=== Section Start ===
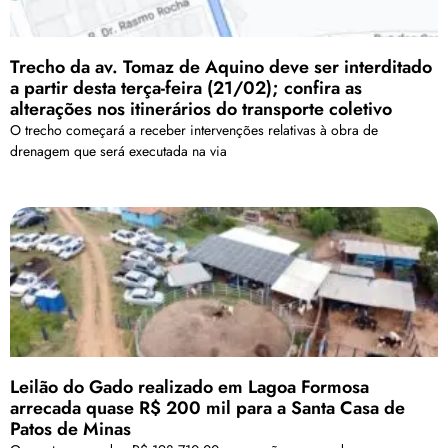
Trecho da av. Tomaz de Aquino deve ser interditado
a partir desta terça-feira (21/02); confira as
alterações nos itinerários do transporte coletivo
O trecho começará a receber intervenções relativas à obra de
drenagem que será executada na via
Leilão do Gado realizado em Lagoa Formosa
arrecada quase R$ 200 mil para a Santa Casa de
Patos de Minas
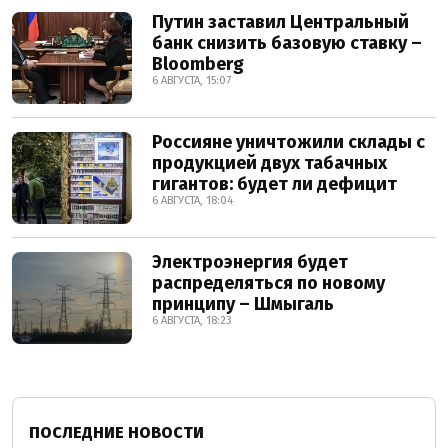
Путин заставил Центральный
банк снизить базовую ставку –
Bloomberg
6 АВГУСТА, 15:07
Россияне уничтожили склады с
продукцией двух табачных
гигантов: будет ли дефицит
6 АВГУСТА, 18:04
Электроэнергия будет
распределяться по новому
принципу – Шмыгаль
6 АВГУСТА, 18:23
ПОСЛЕДНИЕ НОВОСТИ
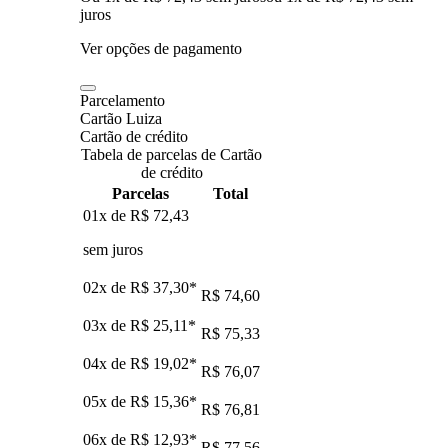
juros
Ver opções de pagamento
Parcelamento
Cartão Luiza
Cartão de crédito
Tabela de parcelas de Cartão
de crédito
Parcelas
Total
01x de
R$ 72,43
sem juros
02x de
R$ 37,30
*
R$ 74,60
03x de
R$ 25,11
*
R$ 75,33
04x de
R$ 19,02
*
R$ 76,07
05x de
R$ 15,36
*
R$ 76,81
06x de
R$ 12,93
*
R$ 77,56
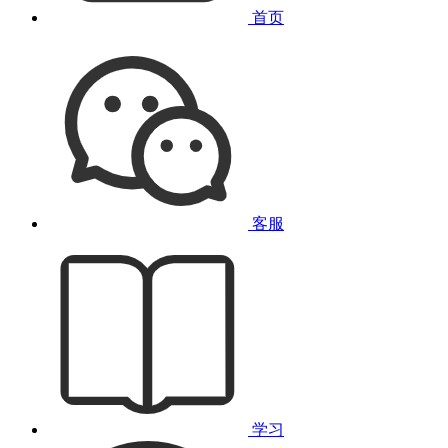
首页
客服
学习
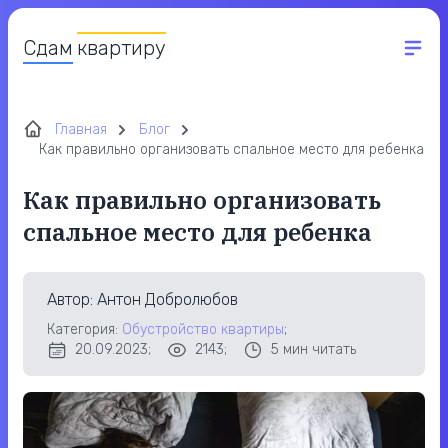
Сдам
квартиру
Главная
Блог
Как правильно организовать спальное место для ребенка
Как правильно организовать
спальное место для ребенка
Автор
: Антон Добролюбов
Категория:
Обустройство квартиры
;
20.09.2023;
2143;
5
мин читать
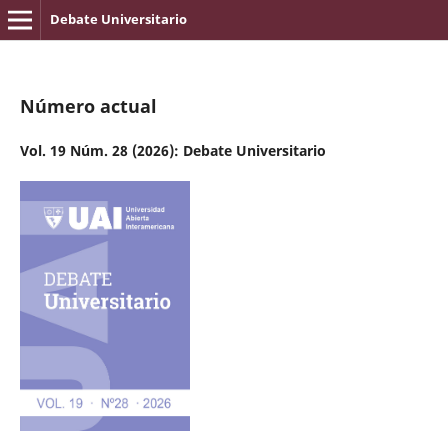
Debate Universitario
Número actual
Vol. 19 Núm. 28 (2026): Debate Universitario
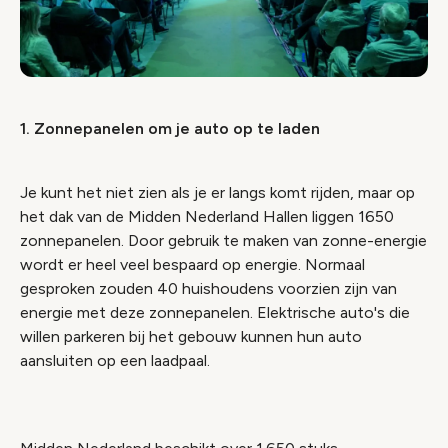
1. Zonnepanelen om je auto op te laden
Je kunt het niet zien als je er langs komt rijden, maar op
het dak van de Midden Nederland Hallen liggen 1650
zonnepanelen. Door gebruik te maken van zonne-energie
wordt er heel veel bespaard op energie. Normaal
gesproken zouden 40 huishoudens voorzien zijn van
energie met deze zonnepanelen. Elektrische auto's die
willen parkeren bij het gebouw kunnen hun auto
aansluiten op een laadpaal.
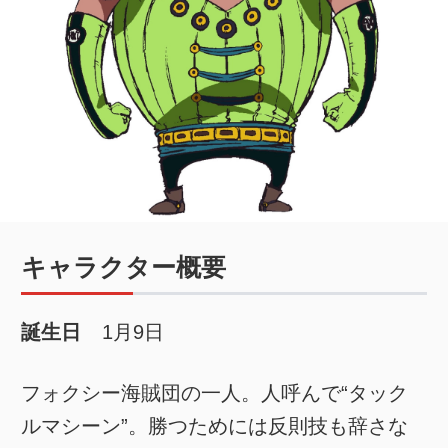
キャラクター概要
誕生日
1月9日
フォクシー海賊団の一人。人呼んで“タック
ルマシーン”。勝つためには反則技も辞さな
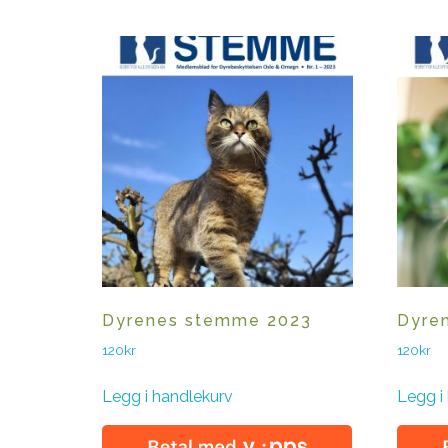
Dyrenes stemme 2023
Dyre
120
kr
120
kr
Legg i handlekurv
Legg i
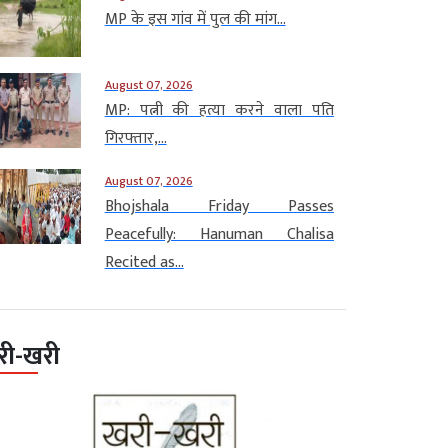
MP के इस गांव में पुल की मांग...
August 07, 2026
MP: पत्नी की हत्या करने वाला पति
गिरफ्तार,...
August 07, 2026
Bhojshala Friday Passes
Peacefully: Hanuman Chalisa
Recited as...
री-खरी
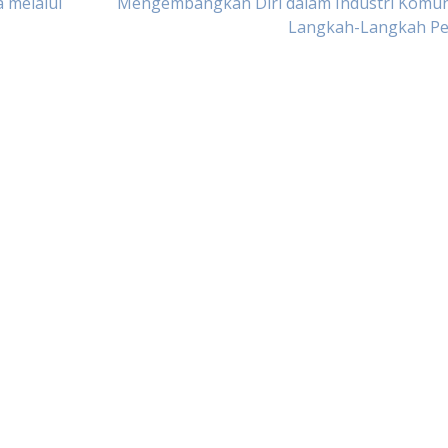
 melalui
Mengembangkan Diri dalam Industri Komuni
Langkah-Langkah Pe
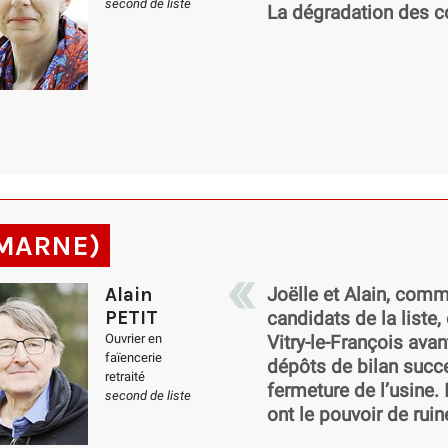
second de liste
La dégradation des co
 (MARNE)
Alain
Joëlle et Alain, comm
PETIT
candidats de la liste,
Ouvrier en
Vitry-le-François avan
faïencerie
dépôts de bilan succe
retraité
fermeture de l’usine. 
second de liste
ont le pouvoir de rui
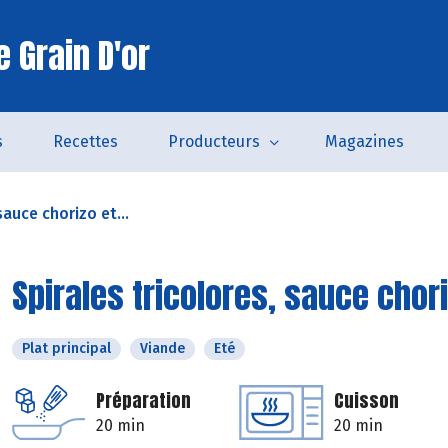
 Grain D'or
s
Recettes
Producteurs
Magazines
sauce chorizo et...
Spirales tricolores, sauce chor
Plat principal
Viande
Eté
Préparation
Cuisson
20 min
20 min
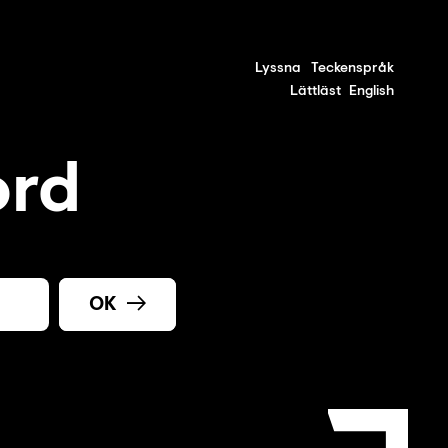
Lyssna
Teckenspråk
Lättläst
English
ord
OK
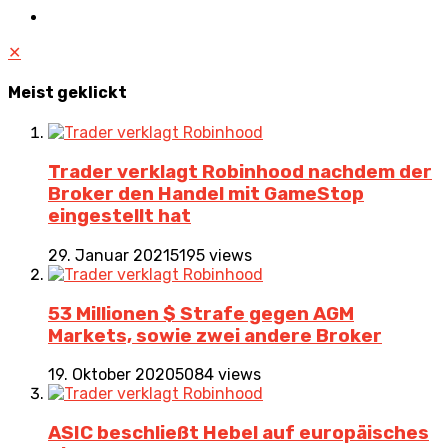
✕
Meist geklickt
Trader verklagt Robinhood nachdem der
Broker den Handel mit GameStop
eingestellt hat
29. Januar 2021
5195 views
53 Millionen $ Strafe gegen AGM
Markets, sowie zwei andere Broker
19. Oktober 2020
5084 views
ASIC beschließt Hebel auf europäisches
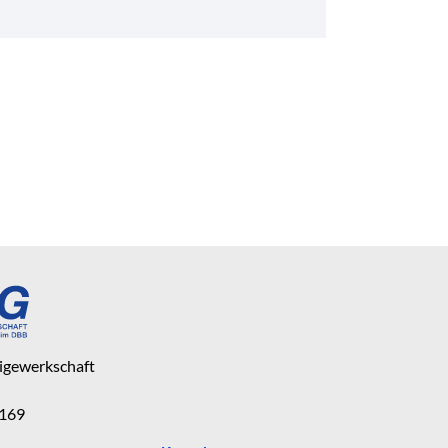
eigewerkschaft
 169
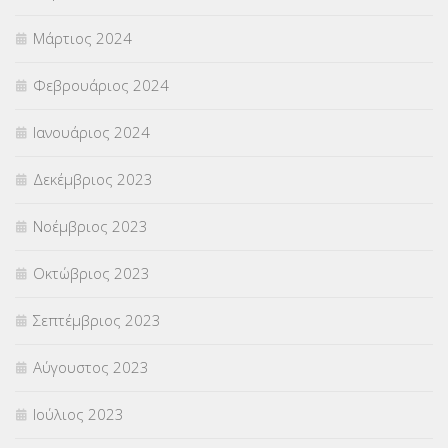
Μάρτιος 2024
Φεβρουάριος 2024
Ιανουάριος 2024
Δεκέμβριος 2023
Νοέμβριος 2023
Οκτώβριος 2023
Σεπτέμβριος 2023
Αύγουστος 2023
Ιούλιος 2023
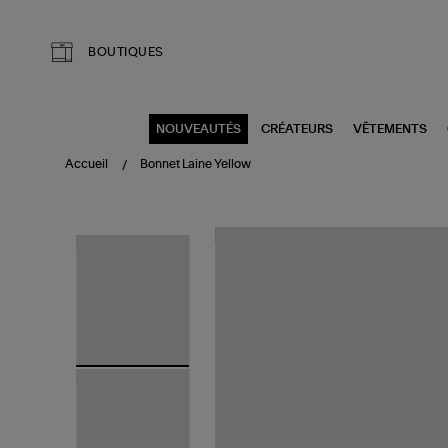
Aller au contenu principal
BOUTIQUES
NOUVEAUTÉS
CRÉATEURS
VÊTEMENTS
Accueil
Bonnet Laine Yellow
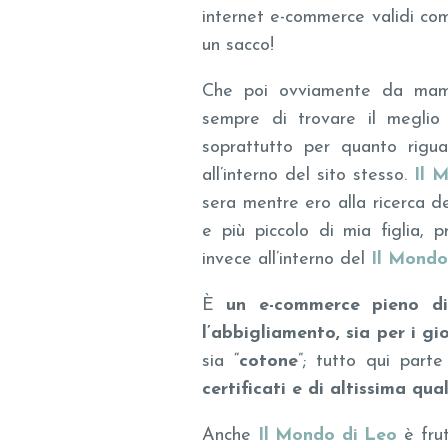
internet e-commerce validi c
un sacco!
Che poi ovviamente da mamm
sempre di trovare il meglio 
soprattutto per quanto rigu
all’interno del sito stesso.
Il 
sera mentre ero alla ricerca d
e più piccolo di mia figlia,
invece all’interno del
Il Mondo
È
un e-commerce pieno di
l’abbigliamento, sia per i gi
sia “
cotone
”; tutto qui par
certificati e di altissima qua
Anche
Il Mondo di Leo
è frut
=== Section End ===
→ **Problem to solve**: Restate word for word every line from the one containing "sempre di trovare il meglio" through the final line of the listing. Both end lines belong in the answer.

→ **Response to this task**:
sempre di trovare il meglio 
soprattutto per quanto rigu
all’interno del sito stesso.
Il 
sera mentre ero alla ricerca d
e più piccolo di mia figlia,
invece all’interno del
Il Mondo
È
un e-commerce pieno di
l’abbigliamento, sia per i gi
sia “
cotone
”; tutto qui par
certificati e di altissima qua
Anche
Il Mondo di Leo
è frut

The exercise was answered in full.